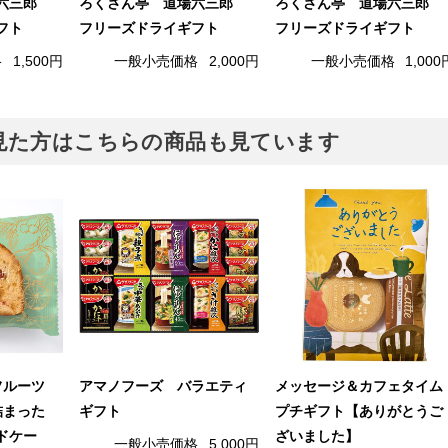
場六三郎
ろくさん亭 道場六三郎
ろくさん亭 道場六三郎
フト
フリーズドライギフト
フリーズドライギフト
格
1,500円
一般小売価格
2,000円
一般小売価格
1,000
見た方はこちらの商品も見ています
シフルーツ
アマノフーズ バラエティ
メッセージ＆カフェタイム
詰まった
ギフト
プチギフト【ありがとうご
ドケー
ざいました】
一般小売価格
5,000円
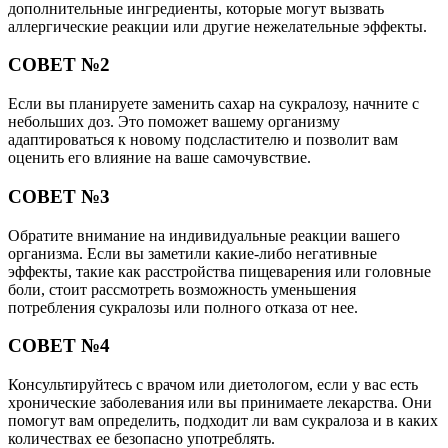
дополнительные ингредиенты, которые могут вызвать
аллергические реакции или другие нежелательные эффекты.
СОВЕТ №2
Если вы планируете заменить сахар на сукралозу, начните с
небольших доз. Это поможет вашему организму
адаптироваться к новому подсластителю и позволит вам
оценить его влияние на ваше самочувствие.
СОВЕТ №3
Обратите внимание на индивидуальные реакции вашего
организма. Если вы заметили какие-либо негативные
эффекты, такие как расстройства пищеварения или головные
боли, стоит рассмотреть возможность уменьшения
потребления сукралозы или полного отказа от нее.
СОВЕТ №4
Консультируйтесь с врачом или диетологом, если у вас есть
хронические заболевания или вы принимаете лекарства. Они
помогут вам определить, подходит ли вам сукралоза и в каких
количествах ее безопасно употреблять.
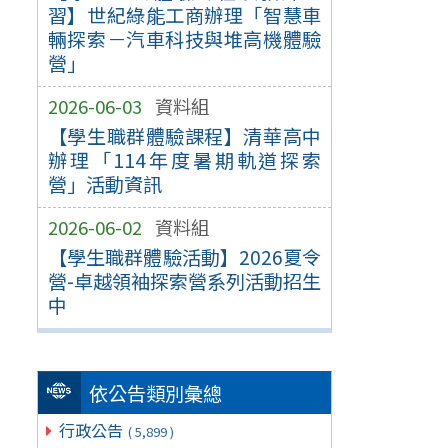
習】世紀綠能工商辦理「智慧車
輛探索－汽車科技與堆高機體驗
營」
2026-06-03
資料組
【學生職群體驗課程】清華高中
辦理「114年度暑期軌道探索
營」活動資訊
2026-06-02
資料組
【學生職群體驗活動】2026夏令
營-卓越領袖探索營系列活動招生
中
依公告類別彙總
行政公告
( 5,899 )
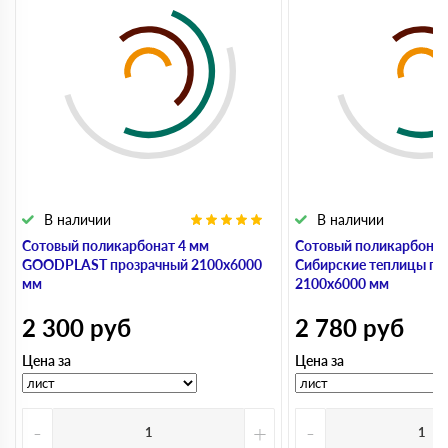
В наличии
В наличии
Сотовый поликарбонат 4 мм
Сотовый поликарбонат
GOODPLAST прозрачный 2100х6000
Сибирские теплицы пр
мм
2100х6000 мм
2 300
руб
2 780
руб
Цена за
Цена за
-
+
-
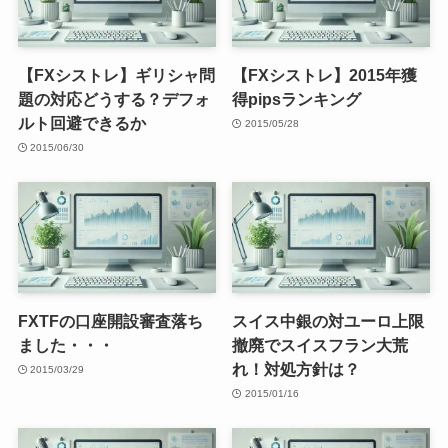
【FXシストレ】ギリシャ問
【FXシストレ】2015年獲
題の対応どうする？デフォ
得pipsランキング
ルト回避できるか
2015/05/28
2015/06/30
FXTFの口座開設審査落ち
スイス中銀の対ユーロ上限
ました・・・
撤廃でスイスフラン大荒
れ！対処方針は？
2015/03/29
2015/01/16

Directions:
Copy each line above where "поликарбонат" appears.

Exercise response:
Сотовый поликарбонат 4 мм
Сотовый поликарбонат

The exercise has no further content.